▸ **Description of the task**
Search the material below for the word "promette". Copy every line that has it.

[[ Data shown open ]]

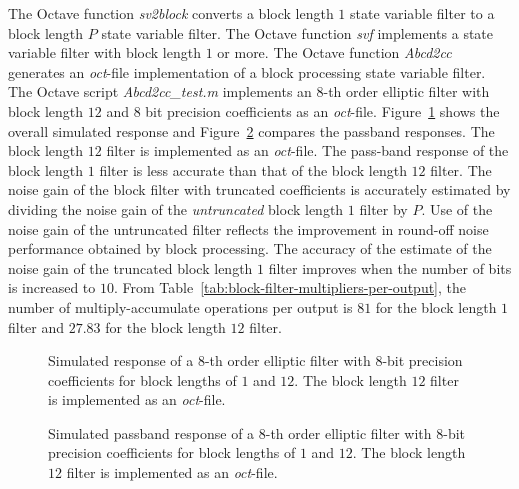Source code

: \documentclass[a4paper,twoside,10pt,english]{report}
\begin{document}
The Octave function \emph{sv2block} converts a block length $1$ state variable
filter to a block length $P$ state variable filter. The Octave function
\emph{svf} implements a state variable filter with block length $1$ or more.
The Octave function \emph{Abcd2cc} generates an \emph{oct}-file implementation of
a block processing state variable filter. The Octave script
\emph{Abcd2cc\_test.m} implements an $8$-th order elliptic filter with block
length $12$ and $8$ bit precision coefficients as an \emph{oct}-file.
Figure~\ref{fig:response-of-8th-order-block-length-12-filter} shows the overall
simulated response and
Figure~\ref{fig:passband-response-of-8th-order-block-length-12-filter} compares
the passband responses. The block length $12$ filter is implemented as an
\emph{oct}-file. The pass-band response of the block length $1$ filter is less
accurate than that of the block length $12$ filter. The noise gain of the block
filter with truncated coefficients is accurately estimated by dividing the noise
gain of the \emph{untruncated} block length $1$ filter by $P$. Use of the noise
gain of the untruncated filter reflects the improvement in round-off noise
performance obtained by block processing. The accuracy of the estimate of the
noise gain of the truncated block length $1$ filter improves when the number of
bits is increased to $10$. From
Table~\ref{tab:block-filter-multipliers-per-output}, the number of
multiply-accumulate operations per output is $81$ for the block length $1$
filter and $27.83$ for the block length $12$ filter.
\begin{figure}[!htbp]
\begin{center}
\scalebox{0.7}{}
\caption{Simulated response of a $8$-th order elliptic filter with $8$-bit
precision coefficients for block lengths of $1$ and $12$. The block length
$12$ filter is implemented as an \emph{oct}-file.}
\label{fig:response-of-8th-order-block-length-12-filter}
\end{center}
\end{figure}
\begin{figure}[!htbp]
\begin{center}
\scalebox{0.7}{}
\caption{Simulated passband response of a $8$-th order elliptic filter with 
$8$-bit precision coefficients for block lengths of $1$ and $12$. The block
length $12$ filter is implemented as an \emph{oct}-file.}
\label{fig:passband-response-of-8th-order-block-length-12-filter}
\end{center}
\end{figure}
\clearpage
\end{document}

[[ Data shown closed ]]
[[ Data shown open ]]

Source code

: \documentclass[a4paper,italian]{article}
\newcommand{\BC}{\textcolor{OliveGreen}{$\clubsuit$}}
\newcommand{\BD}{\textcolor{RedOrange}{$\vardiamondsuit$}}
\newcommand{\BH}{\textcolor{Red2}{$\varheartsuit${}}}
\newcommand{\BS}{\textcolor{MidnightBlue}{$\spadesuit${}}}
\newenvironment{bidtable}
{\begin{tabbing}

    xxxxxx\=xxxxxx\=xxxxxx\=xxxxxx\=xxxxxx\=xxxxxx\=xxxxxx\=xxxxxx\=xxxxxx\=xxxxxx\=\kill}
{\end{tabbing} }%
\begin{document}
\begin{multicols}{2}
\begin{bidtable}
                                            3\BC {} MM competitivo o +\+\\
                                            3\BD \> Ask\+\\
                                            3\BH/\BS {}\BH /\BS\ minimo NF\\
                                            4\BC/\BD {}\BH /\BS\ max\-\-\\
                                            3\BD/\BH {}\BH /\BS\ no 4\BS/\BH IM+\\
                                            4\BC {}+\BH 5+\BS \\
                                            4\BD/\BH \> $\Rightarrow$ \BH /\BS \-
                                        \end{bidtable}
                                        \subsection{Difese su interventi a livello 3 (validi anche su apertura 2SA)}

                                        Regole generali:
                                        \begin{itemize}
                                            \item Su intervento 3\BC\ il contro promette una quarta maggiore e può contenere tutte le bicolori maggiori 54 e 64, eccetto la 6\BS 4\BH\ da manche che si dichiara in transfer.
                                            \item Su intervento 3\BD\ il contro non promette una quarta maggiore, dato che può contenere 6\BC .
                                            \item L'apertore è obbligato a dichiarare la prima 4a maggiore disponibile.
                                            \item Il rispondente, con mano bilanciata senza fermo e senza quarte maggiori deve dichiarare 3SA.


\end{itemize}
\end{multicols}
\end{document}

[[ Data shown closed ]]

▸ **Response area**
                                            \item Su intervento 3\BC\ il contro promette una quarta maggiore e può contenere tutte le bicolori maggiori 54 e 64, eccetto la 6\BS 4\BH\ da manche che si dichiara in transfer.
                                            \item Su intervento 3\BD\ il contro non promette una quarta maggiore, dato che può contenere 6\BC .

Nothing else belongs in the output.